An interesting post…
The reason why this law is necessary is because of all the Canadian corporations (banks) jumping on the “we must implement FATCA measures” bandwagon. Nothing needs to be done about the United States “extra-territorial” law. We cannot influence a foreign power’s actions through legislation that is legal only on our own “turf”. However we can make the choice to make the banks’ decision to “implement FATCA reporting measures” a choice between a “rock and a hard place”.
Jeff sent me a copy of his entire article. Do you have it @nobledreamer? If so, could you append to your posting as a document download, as I am pretty sure Jeff wants wide distribution, eh @The Author?
Darn that lack of editing ability…. I meant, @Nobledreamer
He hasn’t sent it yet. If you send to me, I can attach it. nobledreamer16 at gmail dot com
I just sent it. I look forward to your comments
This act was proclaimed in 1985 and, it seems from my reading of the opening para on the official website, passed by Parliament in 1984.
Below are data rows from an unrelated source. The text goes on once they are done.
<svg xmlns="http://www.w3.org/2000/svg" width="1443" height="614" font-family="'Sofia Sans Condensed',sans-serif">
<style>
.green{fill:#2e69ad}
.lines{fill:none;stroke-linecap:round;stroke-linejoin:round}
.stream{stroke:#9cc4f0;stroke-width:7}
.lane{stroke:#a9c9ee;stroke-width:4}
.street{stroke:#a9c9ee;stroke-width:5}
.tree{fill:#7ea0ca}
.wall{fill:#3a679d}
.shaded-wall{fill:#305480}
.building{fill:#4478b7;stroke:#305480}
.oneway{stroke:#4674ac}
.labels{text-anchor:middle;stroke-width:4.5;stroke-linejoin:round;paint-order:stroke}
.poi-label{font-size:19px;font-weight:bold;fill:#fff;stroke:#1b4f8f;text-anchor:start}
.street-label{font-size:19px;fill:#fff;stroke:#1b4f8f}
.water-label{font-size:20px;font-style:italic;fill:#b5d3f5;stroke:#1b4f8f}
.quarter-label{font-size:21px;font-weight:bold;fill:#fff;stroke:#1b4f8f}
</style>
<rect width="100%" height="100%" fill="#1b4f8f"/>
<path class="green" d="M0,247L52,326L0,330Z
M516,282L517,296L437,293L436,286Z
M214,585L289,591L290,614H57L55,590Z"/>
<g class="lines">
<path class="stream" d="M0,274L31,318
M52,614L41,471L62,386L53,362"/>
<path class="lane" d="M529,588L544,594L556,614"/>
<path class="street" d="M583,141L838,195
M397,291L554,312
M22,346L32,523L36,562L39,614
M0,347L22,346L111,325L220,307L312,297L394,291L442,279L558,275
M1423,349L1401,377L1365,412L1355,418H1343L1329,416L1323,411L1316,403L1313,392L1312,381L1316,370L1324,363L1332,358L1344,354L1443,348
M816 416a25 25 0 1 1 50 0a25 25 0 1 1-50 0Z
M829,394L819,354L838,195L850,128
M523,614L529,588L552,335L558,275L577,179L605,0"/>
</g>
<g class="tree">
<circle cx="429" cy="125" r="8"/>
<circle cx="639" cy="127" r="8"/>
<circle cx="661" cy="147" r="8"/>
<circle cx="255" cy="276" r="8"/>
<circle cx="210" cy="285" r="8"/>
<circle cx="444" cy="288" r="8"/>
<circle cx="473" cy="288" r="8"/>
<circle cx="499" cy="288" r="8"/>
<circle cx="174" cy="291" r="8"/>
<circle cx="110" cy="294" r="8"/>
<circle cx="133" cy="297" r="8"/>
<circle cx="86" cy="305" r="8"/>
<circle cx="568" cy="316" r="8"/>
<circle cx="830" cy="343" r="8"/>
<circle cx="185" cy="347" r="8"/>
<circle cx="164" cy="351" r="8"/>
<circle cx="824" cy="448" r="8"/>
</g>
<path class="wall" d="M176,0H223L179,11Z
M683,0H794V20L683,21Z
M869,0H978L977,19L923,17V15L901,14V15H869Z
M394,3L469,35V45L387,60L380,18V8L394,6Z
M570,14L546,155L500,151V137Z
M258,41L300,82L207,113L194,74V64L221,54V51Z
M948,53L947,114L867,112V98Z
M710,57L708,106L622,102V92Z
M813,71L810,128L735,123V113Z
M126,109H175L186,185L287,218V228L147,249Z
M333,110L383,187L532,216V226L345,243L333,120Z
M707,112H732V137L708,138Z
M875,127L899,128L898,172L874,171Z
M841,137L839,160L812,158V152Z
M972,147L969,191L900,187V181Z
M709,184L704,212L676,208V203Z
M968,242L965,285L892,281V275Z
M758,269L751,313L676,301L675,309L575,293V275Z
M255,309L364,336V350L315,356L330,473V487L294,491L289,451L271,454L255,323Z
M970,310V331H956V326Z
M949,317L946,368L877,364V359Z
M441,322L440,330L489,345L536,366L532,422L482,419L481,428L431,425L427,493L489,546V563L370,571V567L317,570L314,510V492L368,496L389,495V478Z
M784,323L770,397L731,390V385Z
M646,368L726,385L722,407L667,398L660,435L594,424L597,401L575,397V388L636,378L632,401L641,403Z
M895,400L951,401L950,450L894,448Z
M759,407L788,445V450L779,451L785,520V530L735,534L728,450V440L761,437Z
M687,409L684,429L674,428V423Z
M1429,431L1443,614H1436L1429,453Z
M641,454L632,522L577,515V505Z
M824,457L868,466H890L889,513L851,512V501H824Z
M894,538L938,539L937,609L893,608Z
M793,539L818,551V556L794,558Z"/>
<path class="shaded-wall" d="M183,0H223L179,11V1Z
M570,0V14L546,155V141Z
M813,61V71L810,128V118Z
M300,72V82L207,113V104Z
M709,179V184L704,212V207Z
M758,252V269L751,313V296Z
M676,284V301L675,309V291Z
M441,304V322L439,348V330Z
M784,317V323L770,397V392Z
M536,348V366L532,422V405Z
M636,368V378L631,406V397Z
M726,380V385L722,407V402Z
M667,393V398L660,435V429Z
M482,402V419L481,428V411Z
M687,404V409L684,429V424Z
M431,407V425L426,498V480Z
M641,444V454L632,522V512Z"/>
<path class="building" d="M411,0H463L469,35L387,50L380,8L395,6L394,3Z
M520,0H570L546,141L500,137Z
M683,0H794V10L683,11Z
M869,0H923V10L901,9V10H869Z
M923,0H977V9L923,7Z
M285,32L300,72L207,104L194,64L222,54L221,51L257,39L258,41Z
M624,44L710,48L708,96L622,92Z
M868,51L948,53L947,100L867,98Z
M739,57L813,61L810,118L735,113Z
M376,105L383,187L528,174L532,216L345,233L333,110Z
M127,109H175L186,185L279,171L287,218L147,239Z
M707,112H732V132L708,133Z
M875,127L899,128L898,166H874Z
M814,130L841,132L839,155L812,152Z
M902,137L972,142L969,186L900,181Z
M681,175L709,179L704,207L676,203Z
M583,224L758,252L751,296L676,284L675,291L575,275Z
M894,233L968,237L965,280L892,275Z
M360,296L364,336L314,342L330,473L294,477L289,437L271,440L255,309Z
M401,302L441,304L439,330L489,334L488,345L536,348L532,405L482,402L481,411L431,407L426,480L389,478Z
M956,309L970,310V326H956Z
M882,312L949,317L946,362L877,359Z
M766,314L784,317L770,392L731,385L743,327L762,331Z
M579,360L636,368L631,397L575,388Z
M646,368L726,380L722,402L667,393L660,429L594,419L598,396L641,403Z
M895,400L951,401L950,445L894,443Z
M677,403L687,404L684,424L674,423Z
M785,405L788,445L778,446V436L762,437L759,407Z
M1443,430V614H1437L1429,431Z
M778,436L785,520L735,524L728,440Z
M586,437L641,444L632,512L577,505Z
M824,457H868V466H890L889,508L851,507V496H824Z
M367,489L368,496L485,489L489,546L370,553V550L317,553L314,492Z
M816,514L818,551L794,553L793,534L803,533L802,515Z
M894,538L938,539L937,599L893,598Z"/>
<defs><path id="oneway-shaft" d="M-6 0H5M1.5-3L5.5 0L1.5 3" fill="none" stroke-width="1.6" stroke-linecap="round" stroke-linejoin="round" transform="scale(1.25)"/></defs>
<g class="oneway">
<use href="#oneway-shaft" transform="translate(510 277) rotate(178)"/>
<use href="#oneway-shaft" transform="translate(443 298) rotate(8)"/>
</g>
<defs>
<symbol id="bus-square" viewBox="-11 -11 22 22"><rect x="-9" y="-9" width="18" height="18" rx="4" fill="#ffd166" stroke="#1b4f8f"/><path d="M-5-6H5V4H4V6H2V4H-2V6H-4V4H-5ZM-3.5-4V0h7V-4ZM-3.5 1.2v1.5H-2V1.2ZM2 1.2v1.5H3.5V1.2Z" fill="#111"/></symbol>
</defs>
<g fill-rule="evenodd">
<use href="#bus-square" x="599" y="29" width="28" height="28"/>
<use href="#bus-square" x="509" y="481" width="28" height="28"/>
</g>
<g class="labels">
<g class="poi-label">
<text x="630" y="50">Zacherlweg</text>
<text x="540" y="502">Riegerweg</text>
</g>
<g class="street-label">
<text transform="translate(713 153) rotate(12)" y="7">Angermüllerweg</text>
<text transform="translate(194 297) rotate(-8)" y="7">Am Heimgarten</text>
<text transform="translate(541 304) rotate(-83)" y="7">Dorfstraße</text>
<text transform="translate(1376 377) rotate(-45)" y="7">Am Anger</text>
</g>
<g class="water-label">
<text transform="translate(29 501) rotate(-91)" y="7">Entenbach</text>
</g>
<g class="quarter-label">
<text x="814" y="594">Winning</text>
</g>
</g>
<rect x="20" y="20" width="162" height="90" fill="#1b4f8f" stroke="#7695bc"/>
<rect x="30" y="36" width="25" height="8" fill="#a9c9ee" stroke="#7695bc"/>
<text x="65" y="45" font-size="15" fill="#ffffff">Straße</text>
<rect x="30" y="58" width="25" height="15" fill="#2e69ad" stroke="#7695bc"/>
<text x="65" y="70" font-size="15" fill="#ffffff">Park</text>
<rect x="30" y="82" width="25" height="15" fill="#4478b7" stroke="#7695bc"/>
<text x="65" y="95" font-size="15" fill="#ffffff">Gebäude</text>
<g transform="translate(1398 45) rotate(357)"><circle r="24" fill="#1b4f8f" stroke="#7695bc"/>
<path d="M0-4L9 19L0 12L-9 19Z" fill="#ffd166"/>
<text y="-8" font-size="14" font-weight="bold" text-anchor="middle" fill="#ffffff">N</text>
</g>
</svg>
I seem to recall that Parliament had a Progressive Conservative majority government under Brian Mulroney, and well-known friend and ally of Ronald Reagan. Nonetheless that Parliament passed this law (unless it was under the previous government of John Turner in the early parts of 1984, but then Mulroney’s government obviously did nothing to block or overturn this on taking office).
Setting aside the considerable differences between the previous Progressive Conservative Party and the present Conservative Party of Canada, I find this quite interesting …
@ Just me: Or you can send it to me.
I just sent it to Petros, and will send to you too…
Not sure how to post this separately on this site, but today’s The Nation newspaper in Thailand printed an article entitled “Removal from FATF gray list should yield benefits for Thai firms abroad” in which the author argues that this will now permit Thailand to enter into an IGA under FATCA and that many local Thai banks will be deemed compliant. The author is a principal of KPMG Thailand (of course). http://www.nationmultimedia.com/business/Removal-from-FATF-gray-list-should-yield-benefits–30202204.html
The idea that the Canadian faction of the negotiating team might attempt to put in a clause that would cause legislation to change laws has occured to all of us. But the minute they bring it to that level, the Parliament would be involved (at least as I understand it). That would slow things down, & bring the issue more to the forefront. Perhaps even producing some reaction from the public.(!)
Allison Christians, as well as Jeff Mukadi both point out that the 30% withholding penalty is out-of-line with the treaty. As well, I don’t believe there is anything in the DTA that addresses the release of non-US persons’ information (due to reporting of joint accounts with US “Persons”), etc. I don’t think it’s a stretch to imagine a challenge to that.
Can you elaborate? I’m not sure I’ve caught your thought-train. 😛
History is on our side. FATCA is war, and when was the last time US of A won a war?
The draft Swiss FATCA law (see links below in French and German) cleverly does not make direct reference to Swiss criminal code art. 271, which prohibits acting for foreign powers. Rather, the draft FATCA law references the FATCA agreement which, of course, contains the clause prohibiting prosecution for violations of Swiss criminal code art. 271.
The 1992 order-in-council was amended in 1996 in response to the Helms-Burton Act, American legislation intended to prevent commerce with Cuba. See:
This is a third party website set up by a friends-of-Cuba organisation. It appears to be a direct reproduction of the original government news release. Unfortunately, neither Dept. of Foreign Affairs & International Trade nor Library & Archives Canada appear to have an online version of the order available.